Part I: Obtaining Executive Support for Your Initiative
Obtaining leadership buy-in is essential to move forward any major project or initiative forward.Whether obtaining needed resources or changing workplace culture, leadership support is critical when venturing into new territory or making significant changes.But how do you get that support?
Align with organization priorities (what does the executive want)
Take time to review your organization's priorities, strategy and company-wide initiatives.What challenges is the organization facing today? Attend town halls and talk to leaders to keep abreast on these challenges. Your project must align to the organization's goals and objectives, and provide a way to solve current challenges. Retool your project as necessary to keep your project aligned to executive priorities.
How this project contributes to organization (business case)
Demonstrate how your initiative or project will contribute to the organization's goals. If you have written a white paper to explain a business case, be sure to distill this into a one page summary.Executives are always pressed for time, and are unlikely to read a lengthy paper.Hit only the highlights with you summary, and your white paper can cover more detailed material if it is needed.You should strive to answer the following questions:
- Rationale – why you are looking at this?

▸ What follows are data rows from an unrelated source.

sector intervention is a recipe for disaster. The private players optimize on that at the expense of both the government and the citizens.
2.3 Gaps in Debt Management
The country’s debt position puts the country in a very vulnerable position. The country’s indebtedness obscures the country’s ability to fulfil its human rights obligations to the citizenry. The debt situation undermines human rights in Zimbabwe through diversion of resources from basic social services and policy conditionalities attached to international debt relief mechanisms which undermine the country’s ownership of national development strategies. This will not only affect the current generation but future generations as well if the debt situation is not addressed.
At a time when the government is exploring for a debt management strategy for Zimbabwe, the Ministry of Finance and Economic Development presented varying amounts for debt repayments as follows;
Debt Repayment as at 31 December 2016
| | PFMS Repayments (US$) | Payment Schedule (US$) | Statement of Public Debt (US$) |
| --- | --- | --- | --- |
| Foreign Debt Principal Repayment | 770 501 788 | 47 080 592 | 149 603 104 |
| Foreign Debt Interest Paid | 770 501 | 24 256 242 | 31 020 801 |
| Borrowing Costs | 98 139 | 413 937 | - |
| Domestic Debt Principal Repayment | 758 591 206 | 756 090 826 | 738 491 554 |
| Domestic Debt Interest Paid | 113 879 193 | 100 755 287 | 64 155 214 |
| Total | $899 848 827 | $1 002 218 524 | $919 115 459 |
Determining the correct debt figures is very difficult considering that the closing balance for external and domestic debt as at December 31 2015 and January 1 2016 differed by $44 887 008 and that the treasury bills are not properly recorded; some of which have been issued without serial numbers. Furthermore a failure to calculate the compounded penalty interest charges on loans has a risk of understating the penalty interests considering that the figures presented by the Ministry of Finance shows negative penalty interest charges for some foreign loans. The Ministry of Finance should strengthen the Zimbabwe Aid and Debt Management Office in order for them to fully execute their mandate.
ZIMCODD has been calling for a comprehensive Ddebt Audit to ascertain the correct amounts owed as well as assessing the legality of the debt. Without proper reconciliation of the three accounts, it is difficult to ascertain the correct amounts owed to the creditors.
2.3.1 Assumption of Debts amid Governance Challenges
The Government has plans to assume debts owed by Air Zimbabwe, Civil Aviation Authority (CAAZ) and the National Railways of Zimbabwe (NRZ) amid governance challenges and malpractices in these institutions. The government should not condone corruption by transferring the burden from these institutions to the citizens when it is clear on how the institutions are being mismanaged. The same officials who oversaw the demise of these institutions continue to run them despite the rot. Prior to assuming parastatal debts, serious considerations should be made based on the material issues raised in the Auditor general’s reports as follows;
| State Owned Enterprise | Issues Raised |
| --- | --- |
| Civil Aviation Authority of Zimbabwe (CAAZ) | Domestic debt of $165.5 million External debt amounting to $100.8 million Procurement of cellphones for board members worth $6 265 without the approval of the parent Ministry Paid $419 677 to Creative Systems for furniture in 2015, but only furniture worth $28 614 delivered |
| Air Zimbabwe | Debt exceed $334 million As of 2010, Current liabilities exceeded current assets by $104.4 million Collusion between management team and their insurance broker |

- Value proposition – what's the value for the organization?
- Alternatives – could the same value be realized by some other means?
- Cost – what it is going to cost in terms of money, resources, and people?
- Delivery – how it is going to be delivered and is it doable, what is the approach and risks?
- Time – how long will it take to realize a benefit?
- Accountability – who is accountable for the project such as sponsors, term committee, project manager, etc?
- Controls – how will you measure progress?
Use time wisely (present effectively)
To ensure you deliver an effective message to the leaders, adjust the presentation to be short, to the point and focus on three to five key benefits. Organizational leaders are short on time and do not want to hear the backstory or technical details, if they need that information they will ask for it.
A half-baked idea won't hold the attention of your executives, so you need to ensure it holds up to questioning and closer scrutiny. Consider the resources and budget required and how long you expect the project to take. Be ready to answer specifically what support you need from your executives.
Make reasonable asks
Executives are constantly balancing conflicting priorities in terms of resources and time.The larger your request for resources, the more likely it will not be acted upon. Be prepared to start small. From there, you can build upon success. Focus on three to five quick wins, prove value and move up to the next phase.
Make it public
Once you have the support of leadership, make it public - this will help to drive the initiative forward and get other stakeholders on board.Act like your project is going to be successful to continue building consensus and support.